We are using Virtual machine to connect our dev servers. By connecting to the VDI, we are working inside a secure firewall. In Development we have a property file where we specify the URLs to post XMLs to development server for unittesting. By using an bat file we post XMLs to a particular environment. Interestingly through the above approach we can process XML even to production by specifying the necessary URL, Currently I got a requirement to block posting an XML through the above said approach. I need your idea to block the xml when it is posted to a certain URL even if the same url comes inside the firewall. Is there any possibility to handle in the java code for blocing a specific URL.
Do you mean block a URL, or block a request? To block a URL just don't list it in your bat file .

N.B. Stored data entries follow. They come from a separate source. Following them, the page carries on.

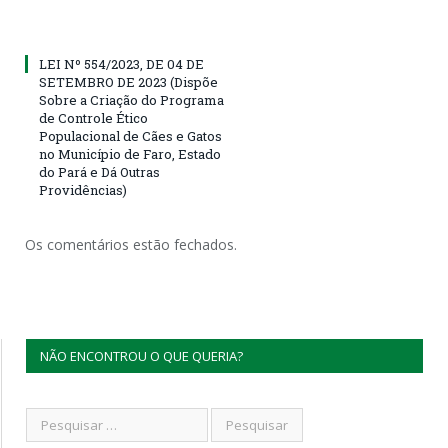
LEI Nº 554/2023, DE 04 DE
SETEMBRO DE 2023 (Dispõe
Sobre a Criação do Programa
de Controle Ético
Populacional de Cães e Gatos
no Município de Faro, Estado
do Pará e Dá Outras
Providências)
Os comentários estão fechados.
NÃO ENCONTROU O QUE QUERIA?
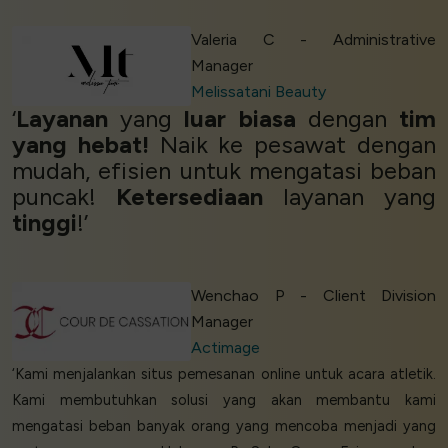
Valeria C - Administrative
Manager
Melissatani Beauty
‘
Layanan
yang
luar biasa
dengan
tim
yang hebat!
Naik ke pesawat dengan
mudah, efisien untuk mengatasi beban
puncak!
Ketersediaan
layanan yang
tinggi
!’
Wenchao P - Client Division
Manager
Actimage
‘Kami menjalankan situs pemesanan online untuk acara atletik.
Kami membutuhkan solusi yang akan membantu kami
mengatasi beban banyak orang yang mencoba menjadi yang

I think what you want is to block requests. In the production server you do not want to accept or process requests coming in from your dev environment. You can do that in your app server or servlets by blocking ip addresses. Alternately, you can require a parameter in your request which indicates where the request is coming from. For the outside world, this would always be set to something like "production", but in your dev requests, it would be set to "dev".
Joined: Jun 02, 2010
We have a simple servlet through which we post our xml to do unit testing in dev server. similarly in the config file instead of dev sever url say for eg: http://DevServer:11080/Submissoninterface if am replacing it with production server and the corresponding port number I can post an xml directly to the production server. Ideally the production server should process only the xmls which comes in from the valid user system. Any xmls which are processed from outside should be blocked.
Could you please elaborate how to block ip addresses in servlets or app server ?
Joined: Mar 24, 2005
Yes, so you don't want to block URLs, you want to block requests in production.
You have to make your servlet aware of whether it is being ran in production or in dev, qa, etc. You can do this via a property (properties file, system property, etc.). In production, the property gets set to "production" and in dev to "dev", etc. Once your servlet is aware of its environment, you call request.getRemoteAddr() to get the ip address. You need a list of addresses or blocks for which you do not want to process requests in production (you can also inject this as some property). If the environment is "production" and the request comes from one of the ip addresses in the blacklist you don't process it. Voila!
You don;t have a load balancer?. Generally you can block certain URL patterns at the load balancer. Not need to write java code
Joined: Mar 24, 2005
The load balancer solution will not work. According to the first description, their dev machines have direct access to the production servers - they are able to post requests from the dev machines to the production servers. This means they can bypass the load balancer and post directly to any of the production servers. I don't see how they can avoid making the servers or the servlets themselves capable of blocking unwanted requests. I suppose if you want to avoid writing code, this blocking can also be done at the app server level, where they can specify a list of blocked IPs, but it depends on the server vendor and what kind of support for this capability it provides.